Extracted text: Begin

Picture this scenario: You’ve just finished a long decision-making process, with multiple competing ideas, everyone lobbying for their idea, and plenty of other hiccups on the way. You’ve made your choice, and now the company can move on, right? That’s not quite the case.
The aftermath of a decision can be emotionally similar to a grieving process for those whose ideas weren’t selected despite all the work they put into it. As a result, how leaders manage the emotional fallout and next steps can have an outsized impact down the line. Decisions are not made in a vacuum, and how a team member feels about the decision-making process has the potential to impact the entire team moving forward.
Unfortunately, many business leaders continue to believe business isn’t emotional at all. To debunk that, author Mollie West Duffy put it most plainly: “The idea that we make rational decisions without any feelings is wrong.” Feelings can have consequences down the line if they aren’t addressed.
To keep your team and company culture together in the face of these complicated emotions, consider the following three steps.
While some may tell you feelings shouldn’t play a role in business, humans simply aren’t able to sever their emotions from their work. Harvard Business Review puts it best (emphasis mine): “Every organization has an emotional culture, even if it’s one of suppression.” Successfully navigating the emotional experience of a decision means not just knowing people will have feelings about it, but showing team members you are aware of those feelings and avoiding seeming like you are picking winners and losers.
People put a lot of work into proposing ideas, and if you do not go with their option, they are likely going to feel bad about that personally and on a business level—it’s hard not to. As a result, if you move right along without taking the time to acknowledge that hard work and those even harder feelings, their feelings can end up festering and eventually poison the company’s culture.
Acknowledgment can be on both a personal and a company-wide level, and I recommend incorporating both whenever possible.
In the traditional five stages of grief, the final step is acceptance. The onus and burden is on leadership to help shepherd people to that place so that they can remain engaged with your company’s North Star goals. It’s worth taking the time to sit down with each key stakeholder with whom you’ve consulted.
In that conversation, it’s critical to both acknowledge their feelings and offer them a path forward. Equally, it’s essential to communicate that you understand this wasn’t their choice, but you appreciate the effort and passion and know it was made in the spirit of doing the best for the company. Communicating in this emotionally oriented manner can give people the space they need to process their feelings.

Extracted text: End
Information supplied: Begin

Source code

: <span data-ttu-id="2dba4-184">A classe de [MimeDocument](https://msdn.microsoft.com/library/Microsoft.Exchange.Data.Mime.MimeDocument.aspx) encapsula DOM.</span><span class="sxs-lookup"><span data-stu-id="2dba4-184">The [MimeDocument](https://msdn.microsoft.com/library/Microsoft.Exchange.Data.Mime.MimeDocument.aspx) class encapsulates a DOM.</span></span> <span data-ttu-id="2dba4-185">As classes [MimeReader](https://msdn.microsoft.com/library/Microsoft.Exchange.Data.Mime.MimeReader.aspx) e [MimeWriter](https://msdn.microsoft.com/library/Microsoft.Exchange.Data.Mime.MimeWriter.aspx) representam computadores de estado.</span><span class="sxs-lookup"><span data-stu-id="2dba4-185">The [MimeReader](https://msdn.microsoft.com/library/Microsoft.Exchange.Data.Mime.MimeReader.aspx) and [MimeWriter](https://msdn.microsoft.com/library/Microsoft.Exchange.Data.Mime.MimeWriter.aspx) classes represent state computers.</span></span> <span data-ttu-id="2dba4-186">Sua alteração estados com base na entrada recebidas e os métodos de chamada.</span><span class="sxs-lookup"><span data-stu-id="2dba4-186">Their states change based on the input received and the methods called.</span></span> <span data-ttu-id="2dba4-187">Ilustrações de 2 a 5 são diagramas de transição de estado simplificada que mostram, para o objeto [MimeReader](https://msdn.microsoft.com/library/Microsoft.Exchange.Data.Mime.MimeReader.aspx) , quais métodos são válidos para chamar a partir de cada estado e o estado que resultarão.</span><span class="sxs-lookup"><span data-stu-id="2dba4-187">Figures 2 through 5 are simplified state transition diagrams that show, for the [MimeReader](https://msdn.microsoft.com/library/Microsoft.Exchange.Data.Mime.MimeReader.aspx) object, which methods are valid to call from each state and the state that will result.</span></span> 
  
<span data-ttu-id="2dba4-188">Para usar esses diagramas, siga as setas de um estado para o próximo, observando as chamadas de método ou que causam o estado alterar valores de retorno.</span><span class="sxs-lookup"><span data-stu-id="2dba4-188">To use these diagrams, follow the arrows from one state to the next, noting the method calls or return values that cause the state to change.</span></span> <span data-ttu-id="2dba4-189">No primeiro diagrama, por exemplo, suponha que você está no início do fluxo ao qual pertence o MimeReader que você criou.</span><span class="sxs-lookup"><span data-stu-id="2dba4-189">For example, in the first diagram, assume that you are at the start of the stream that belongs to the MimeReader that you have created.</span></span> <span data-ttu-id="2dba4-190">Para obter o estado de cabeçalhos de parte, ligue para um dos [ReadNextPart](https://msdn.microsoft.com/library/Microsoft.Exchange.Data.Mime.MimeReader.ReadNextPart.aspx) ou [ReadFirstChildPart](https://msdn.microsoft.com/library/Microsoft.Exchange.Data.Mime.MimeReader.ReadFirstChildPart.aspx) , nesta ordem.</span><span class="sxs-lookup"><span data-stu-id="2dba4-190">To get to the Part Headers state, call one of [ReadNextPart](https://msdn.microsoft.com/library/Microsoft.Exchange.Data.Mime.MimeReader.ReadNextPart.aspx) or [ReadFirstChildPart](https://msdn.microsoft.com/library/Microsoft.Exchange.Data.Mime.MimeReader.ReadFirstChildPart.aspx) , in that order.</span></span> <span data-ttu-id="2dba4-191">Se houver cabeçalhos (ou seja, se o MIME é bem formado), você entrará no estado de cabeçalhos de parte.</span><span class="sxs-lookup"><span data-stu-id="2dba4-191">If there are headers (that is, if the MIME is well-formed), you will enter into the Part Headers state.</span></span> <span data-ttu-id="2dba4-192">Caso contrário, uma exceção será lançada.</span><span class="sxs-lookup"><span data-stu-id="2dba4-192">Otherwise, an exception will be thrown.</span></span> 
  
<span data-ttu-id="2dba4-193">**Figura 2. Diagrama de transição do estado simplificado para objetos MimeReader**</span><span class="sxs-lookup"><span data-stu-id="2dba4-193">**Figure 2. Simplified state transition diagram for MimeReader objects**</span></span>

Information supplied: End

Exercise requirements
In the text on handling a team's feelings after a decision, what does Harvard Business Review say every organization has?

Answer section
An emotional culture, even if it's one of suppression.